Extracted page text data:
——————————

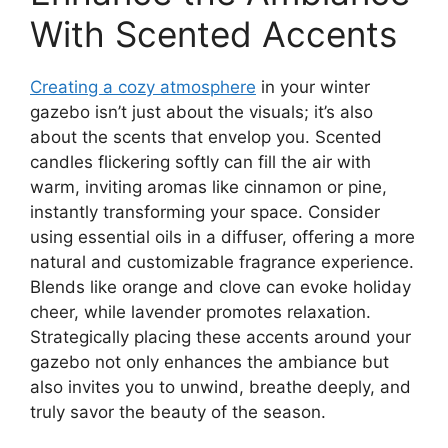
With Scented Accents
Creating a cozy atmosphere
in your winter
gazebo isn’t just about the visuals; it’s also
about the scents that envelop you. Scented
candles flickering softly can fill the air with
warm, inviting aromas like cinnamon or pine,
instantly transforming your space. Consider
using essential oils in a diffuser, offering a more
natural and customizable fragrance experience.
Blends like orange and clove can evoke holiday
cheer, while lavender promotes relaxation.
Strategically placing these accents around your
gazebo not only enhances the ambiance but
also invites you to unwind, breathe deeply, and
truly savor the beauty of the season.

——————————

▶ About this exercise: Your reply must consist of one number, the count of lines in the entries that hold "Scented".

▶ Answer for this exercise: 2